(Dataset entries)
□ □ □ □ □ □ □

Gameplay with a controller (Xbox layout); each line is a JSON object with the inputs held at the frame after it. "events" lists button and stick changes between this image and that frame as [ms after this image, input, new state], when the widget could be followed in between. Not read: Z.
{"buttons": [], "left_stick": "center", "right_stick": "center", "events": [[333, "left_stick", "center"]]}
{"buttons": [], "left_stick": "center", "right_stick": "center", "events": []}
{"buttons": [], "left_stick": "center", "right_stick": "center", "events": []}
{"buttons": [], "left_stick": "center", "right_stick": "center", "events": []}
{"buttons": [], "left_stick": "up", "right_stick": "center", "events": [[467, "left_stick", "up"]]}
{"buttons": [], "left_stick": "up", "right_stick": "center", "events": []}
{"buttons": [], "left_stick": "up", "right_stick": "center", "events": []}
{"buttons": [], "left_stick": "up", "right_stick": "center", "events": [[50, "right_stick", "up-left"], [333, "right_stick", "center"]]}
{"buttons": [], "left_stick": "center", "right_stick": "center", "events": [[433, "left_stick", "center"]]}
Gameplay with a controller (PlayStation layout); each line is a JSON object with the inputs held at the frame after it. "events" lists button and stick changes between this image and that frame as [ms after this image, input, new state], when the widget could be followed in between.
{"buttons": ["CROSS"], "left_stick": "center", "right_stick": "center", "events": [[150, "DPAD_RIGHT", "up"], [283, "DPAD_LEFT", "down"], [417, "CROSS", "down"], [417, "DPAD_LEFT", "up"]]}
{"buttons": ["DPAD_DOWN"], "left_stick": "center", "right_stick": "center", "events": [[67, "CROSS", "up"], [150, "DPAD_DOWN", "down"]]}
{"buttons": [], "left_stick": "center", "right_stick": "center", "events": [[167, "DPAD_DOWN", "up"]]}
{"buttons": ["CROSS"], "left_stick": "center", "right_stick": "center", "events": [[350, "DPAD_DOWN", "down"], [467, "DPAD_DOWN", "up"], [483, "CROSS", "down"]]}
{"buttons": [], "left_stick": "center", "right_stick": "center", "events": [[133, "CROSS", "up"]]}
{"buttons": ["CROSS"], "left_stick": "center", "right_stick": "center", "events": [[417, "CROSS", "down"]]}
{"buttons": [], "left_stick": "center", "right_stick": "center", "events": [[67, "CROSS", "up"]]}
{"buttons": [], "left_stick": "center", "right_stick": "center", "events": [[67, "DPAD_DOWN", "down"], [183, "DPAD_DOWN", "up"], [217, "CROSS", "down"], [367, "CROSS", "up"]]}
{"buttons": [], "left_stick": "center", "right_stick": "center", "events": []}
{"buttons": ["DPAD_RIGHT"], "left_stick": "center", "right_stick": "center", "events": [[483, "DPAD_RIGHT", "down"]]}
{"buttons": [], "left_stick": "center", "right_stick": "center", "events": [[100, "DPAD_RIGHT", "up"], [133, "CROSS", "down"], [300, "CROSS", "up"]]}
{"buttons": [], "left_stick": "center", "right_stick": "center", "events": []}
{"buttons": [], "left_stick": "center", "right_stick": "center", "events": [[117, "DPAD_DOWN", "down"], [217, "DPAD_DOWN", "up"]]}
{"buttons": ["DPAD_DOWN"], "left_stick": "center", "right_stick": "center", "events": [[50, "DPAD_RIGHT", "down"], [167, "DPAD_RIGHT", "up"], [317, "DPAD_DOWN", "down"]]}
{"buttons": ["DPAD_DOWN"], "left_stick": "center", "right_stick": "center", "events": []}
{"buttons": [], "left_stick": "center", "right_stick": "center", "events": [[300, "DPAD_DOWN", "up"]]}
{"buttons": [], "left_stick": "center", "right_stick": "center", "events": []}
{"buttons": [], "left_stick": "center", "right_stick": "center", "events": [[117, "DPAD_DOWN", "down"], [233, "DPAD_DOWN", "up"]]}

□ □ □ □ □ □ □

▶ _Your task_
Return, from the data above, each line in which the string "frame" appears.

▶ _Response below_
Gameplay with a controller (Xbox layout); each line is a JSON object with the inputs held at the frame after it. "events" lists button and stick changes between this image and that frame as [ms after this image, input, new state], when the widget could be followed in between. Not read: Z.
Gameplay with a controller (PlayStation layout); each line is a JSON object with the inputs held at the frame after it. "events" lists button and stick changes between this image and that frame as [ms after this image, input, new state], when the widget could be followed in between.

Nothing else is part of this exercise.